While younger generations are more likely to relate Fonda to Ted Turner, exercise videos, and the occasional movie role, many Vietnam veterans will always see her as the woman who spit in the face of the troops. That’s why 50 former members of the military and their supporters gathered outside the Weinberg Center for the Arts on Friday night to protest Fonda’s appearance.

“Forgive? Maybe. Forget? Never,” read the signs in Frederick, Maryland. One Army veteran there to protest her appearance said that Fonda was responsible for ruining negotiations between the countries at a crucial point in the war. “She got Americans killed…and she went to Vietnam to advance her husband’s career.”

On stage, Fonda addressed the controversy. “It hurts me and it will to my grave that I made a huge, huge mistake that made a lot of people think I was against the soldiers.”

But, as the signs said outside, some things aren’t so easily forgotten. And while she seems to now understand that she made a mistake in 1972, there are some mistakes for which an apology isn’t quite good enough. Hers was one of them. Protesting the war was one thing; Americans have the right to express their beliefs even when it might be considered unpopular to do so. And there are any number of reasons why we should have stayed the hell out of Vietnam.

Demonizing America and her troops in enemy territory in the middle of the war, however, is a bridge too far.

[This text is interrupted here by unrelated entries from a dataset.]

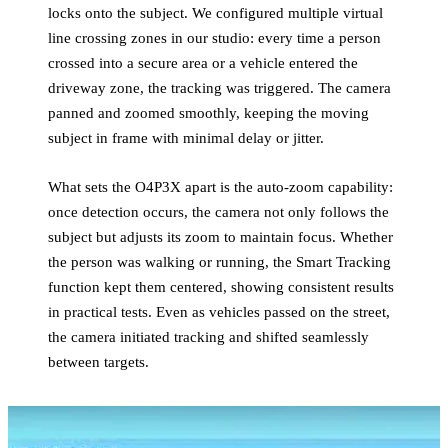
locks onto the subject. We configured multiple virtual
line crossing zones in our studio: every time a person
crossed into a secure area or a vehicle entered the
driveway zone, the tracking was triggered. The camera
panned and zoomed smoothly, keeping the moving
subject in frame with minimal delay or jitter.
What sets the O4P3X apart is the auto-zoom capability:
once detection occurs, the camera not only follows the
subject but adjusts its zoom to maintain focus. Whether
the person was walking or running, the Smart Tracking
function kept them centered, showing consistent results
in practical tests. Even as vehicles passed on the street,
the camera initiated tracking and shifted seamlessly
between targets.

That goes beyond expressing an opinion. That gives aid and comfort to the enemy. I’m not saying that Fonda should have been tried for treason, but no one should ever forget what she did. It should be brought up every time her name is mentioned. Perhaps intoned in a voice over when she’s featured in a movie. “Starring Academy Award winner Morgan Freeman, Academy Award nominee Leonardo DiCaprio, and American traitor Jane Fonda…

Does Fonda deserve to go down in history alongside Benedict Arnold? Perhaps not, but that doesn’t mean her actions should be forgotten. Every man and woman chooses for themselves what it means to be an American. Fonda made her choice. She can live with the legacy.